The most common side effects of osimertinib include diarrhea, rash, musculoskeletal pain, nail toxicity, dry skin, stomatitis and fatigue; after the drug was launched, adverse events such as severe erythema multiforme (EMM), Stevens-Johnson syndrome (SJS), toxic epidermal necrolysis (TEN), cutaneous vasculitis, erythema persistent pigmentation, and aplastic anemia also occurred.

4. How to take osimertinib?

1. Dosage: Osimertinib is provided in the form of oral tablets. For patients with non-small cell lung cancer, the recommended dose is 80 mg once daily, with or without food, until the disease relapses or unacceptable toxicity occurs; in the setting of adjuvant treatment for NSCLC, the treatment duration is up to 3 years in total. If a dose of osimertinib is missed, do not take the missed dose and take the next dose as scheduled.

2. Medication management: For patients who are unable to swallow osimertinib tablets (dysphagia), the tablets can be dispersed in water or administered through a nasogastric tube.

(1)Disperse the tablets in60 mL (2 ounces) of non-carbonated water. Stir until the tablet is dispersed into small pieces (the tablet will not completely dissolve), then swallow immediately. Do not crush, heat or sonicate during preparation. Rinse container with 120mL to 240mL (4 to 8 ounces) of water and drink immediately.

(2)If administration via nasogastric tube is required, disperse the tablets in 15 mL of non-carbonated water as described above, then use an additional 15 mL of water to transfer any residue to a syringe.
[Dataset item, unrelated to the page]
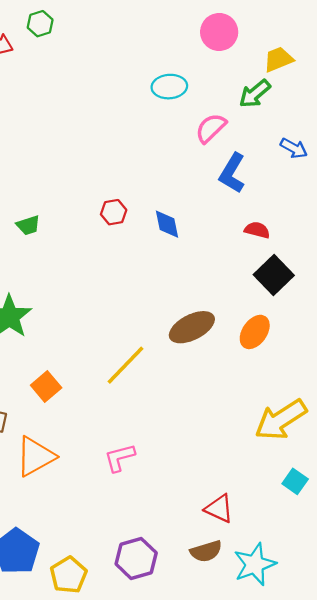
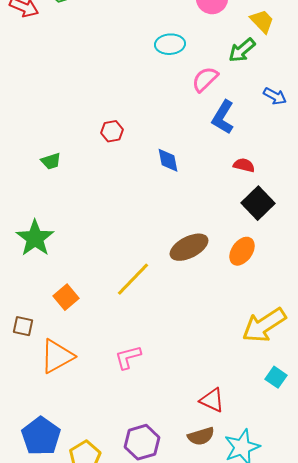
yellow trapezoid: (278, 59) -> (262, 21), turned 68
red hexagon: (114, 212) -> (112, 131), moved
The 30 mL of fluid produced should be appropriately flushed (approximately 30 mL) according to the nasogastric catheter instructions. Repeat this step until the syringe is clear of debris, which will help ensure the full prescribed dose of osimertinib. Dispersions and residues should be administered within 30 minutes of adding the tablets to water.
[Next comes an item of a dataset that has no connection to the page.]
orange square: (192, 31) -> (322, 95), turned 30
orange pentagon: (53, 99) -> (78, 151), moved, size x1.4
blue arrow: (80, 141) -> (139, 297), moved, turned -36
5. How to store osimertinib?

Osimertinib is available as 40 mg and 80 mg tablets and is stored at 25°C (77°F), with an acceptable temperature range of 15-30°C (59-86°F).
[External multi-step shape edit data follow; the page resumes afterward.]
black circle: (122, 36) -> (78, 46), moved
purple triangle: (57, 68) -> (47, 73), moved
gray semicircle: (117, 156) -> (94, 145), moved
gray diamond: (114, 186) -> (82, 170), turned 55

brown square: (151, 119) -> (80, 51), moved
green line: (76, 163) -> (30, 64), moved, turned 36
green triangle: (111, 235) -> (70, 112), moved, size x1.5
6. How does osimertinib work?

Osimertinib is a kinase inhibitor of the epidermal growth factor receptor (EGFR) that irreversibly binds to certain mutant forms of EGFR (T790M, L858R and exon 19 deletion) at concentrations approximately 9-fold lower than wild type. Following oral administration of osimertinib, two pharmacologically active metabolites with similar inhibitory effects on osimertinib were found in plasma (AZ7550 and AZ5104, circulating at approximately 10% of the parent). AZ7550 showed similar potency to osimertinib, whereas AZ5104 showed greater potency against exon 19 deletion and T790M mutant (approximately 8-fold) as well as wild-type (approximately 15-fold) EGFR. In vitro, osimertinib also inhibits the activities of HER2, HER3, HER4, ACK1 and BLK at clinically relevant concentrations.

In cultured cells and animal tumor implantation models, osimertinib exhibited antitumor activity against NSCLC strains harboring EGFR mutations (T790M/L858R, L858R, T790M/exon 19 deletion and exon 19 deletion) and, to a lesser extent, wild-type EGFR amplification. Osimertinib is distributed in the brain of a variety of animals (monkeys, rats, and mice), and the brain-to-plasma AUC ratio after oral administration is approximately 2. These data are consistent with observations of increased tumor regression and survival in osimertinib-treated animals compared with control-treated animals in a preclinical mutant EGFR mouse intracranial metastasis xenograft model (PC9; exon 19 deletion).